Reviewed by John Daly-Peoples

Auckland Philharmonia
Auckland Town Hall
Houstoun Plays Rachmaninov
March 23
Conductor Vincent Hardaker
Piano Michael Houstoun
Maria Grenfell Stealing Tutunui
Vaughan Williams Symphony No.5
Rachmaninov Piano Concerto No.3
Rachmaninov’s Third Piano Concerto is often referred to as the Everest of piano concertos because of its monumentality. The metaphor can be extended to the pianist themselves and their struggle to dominate the work. Just as the climber moves progressively up the mountain, encountering crevasses, snowstorms and avalanches before the final assault, so too does the pianist struggle with the demands of the concerto.
Michael Houstoun’ s appearance with the APO this week was probably one of his last and playing the Rachmaninov would have been a challenge he has been wanting to undertake for some time.
He has written about the work saying “This concerto is famously huge with enormous numbers of notes, requiring not just dexterity but also real strength and stamina. Rachmaninov’s piano writing is so brilliant and sublime though that it does not really seem like work. The beautiful melodies and rich harmonies, the wonderful surging structures – all the elements put together make it one of the very greatest of piano concertos.”
After an unsuccessful performance of the work in Wellington last year due to technical issues Michael Houstoun was like the climber having a second attempt at reaching the summit, probably motivated to make the supreme effort.
The concerto consists of the two, often competing forces of the pianist and orchestra as they explore the works intense Romanticism, its modernist introspection and an ever-present Russian melancholy.
Houstoun’s performance was spectacular. There was no hint that he was daunted by the work, playing with confidence and assurance in front of a packed Auckland Town Hall. This was a cerebral performance with a focus on his technique and his attempts to illuminate Rachmaninov’s multi-layered themes. He ensured that he was in control with a combination of power, poetry and speed, mastering the themes and variations, the big complex chords, thundering octaves and surging phrases. Throughout the concerto’s most difficult and intricate movements he provided an electrifying display of keyboard virtuosity.
At times he became the great showman with his almost frenetic playing which was as dramatic as that of the orchestra. At times his playing seems to glide over the sounds of the orchestra and at others he seemed to be searching for his melody before weaving into the orchestral sounds
The orchestra under conductor Vincent Hardaker played their part in providing the monumental sounds which accompany the soloist through to the furious sounds of the dramatic conclusion.
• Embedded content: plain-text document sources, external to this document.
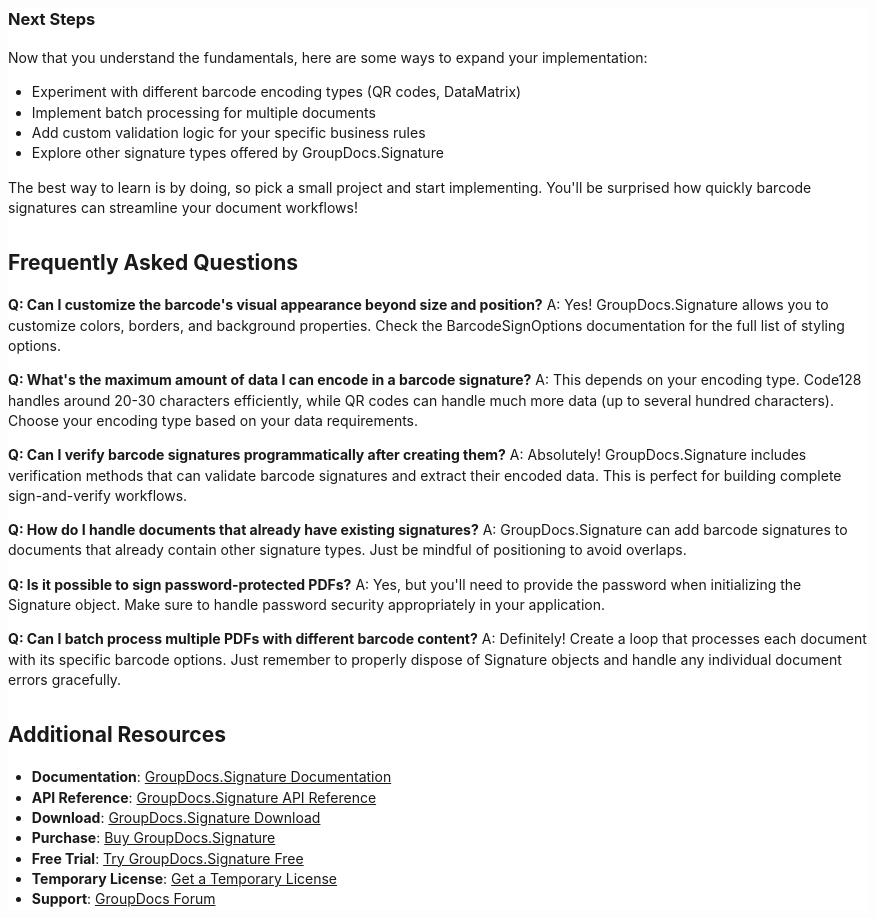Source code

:### Next Steps

Now that you understand the fundamentals, here are some ways to expand your implementation:

- Experiment with different barcode encoding types (QR codes, DataMatrix)
- Implement batch processing for multiple documents
- Add custom validation logic for your specific business rules
- Explore other signature types offered by GroupDocs.Signature

The best way to learn is by doing, so pick a small project and start implementing. You'll be surprised how quickly barcode signatures can streamline your document workflows!

## Frequently Asked Questions

**Q: Can I customize the barcode's visual appearance beyond size and position?**
A: Yes! GroupDocs.Signature allows you to customize colors, borders, and background properties. Check the BarcodeSignOptions documentation for the full list of styling options.

**Q: What's the maximum amount of data I can encode in a barcode signature?**
A: This depends on your encoding type. Code128 handles around 20-30 characters efficiently, while QR codes can handle much more data (up to several hundred characters). Choose your encoding type based on your data requirements.

**Q: Can I verify barcode signatures programmatically after creating them?**
A: Absolutely! GroupDocs.Signature includes verification methods that can validate barcode signatures and extract their encoded data. This is perfect for building complete sign-and-verify workflows.

**Q: How do I handle documents that already have existing signatures?**
A: GroupDocs.Signature can add barcode signatures to documents that already contain other signature types. Just be mindful of positioning to avoid overlaps.

**Q: Is it possible to sign password-protected PDFs?**
A: Yes, but you'll need to provide the password when initializing the Signature object. Make sure to handle password security appropriately in your application.

**Q: Can I batch process multiple PDFs with different barcode content?**
A: Definitely! Create a loop that processes each document with its specific barcode options. Just remember to properly dispose of Signature objects and handle any individual document errors gracefully.

## Additional Resources

- **Documentation**: [GroupDocs.Signature Documentation](https://docs.groupdocs.com/signature/net/)
- **API Reference**: [GroupDocs.Signature API Reference](https://reference.groupdocs.com/signature/net/)
- **Download**: [GroupDocs.Signature Download](https://releases.groupdocs.com/signature/net/)
- **Purchase**: [Buy GroupDocs.Signature](https://purchase.groupdocs.com/buy)
- **Free Trial**: [Try GroupDocs.Signature Free](https://releases.groupdocs.com/signature/net/)
- **Temporary License**: [Get a Temporary License](https://purchase.groupdocs.com/temporary-license/)
- **Support**: [GroupDocs Forum](https://forum.groupdocs.com/c/signature/)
Where the Rachmaninov was distinctly Russian the other large work on the programme, the Vaughan Williams Fifth Symphony was distinctly English. Written thirty years after the Rachmaninov this work with its pastoral Romanticism was a gentle, melodic and uplifting work .Despite its apparent lightness it was an elaborate and sophisticated piece, elegantly controlled by conductor Hardaker.
The other work on the programme was New Zealander Maria Grenfell’s tone poem “Stealing Tutunui” which she describes as recounting the Māori legend about a chief, his pet whale, and a duplicitous priest.
The various instruments notably the harp woodwinds and brass created what might be a day in the life of a forest with music of birdsong, atmospheric incidents and small dramatic events. From the opening joyous sounds, the music rose to a tumult of sounds of an approaching storm or premonition. Grenfell displays an ability to utilise the orchestras instruments to create sounds which combine the exotic and the natural brilliantly.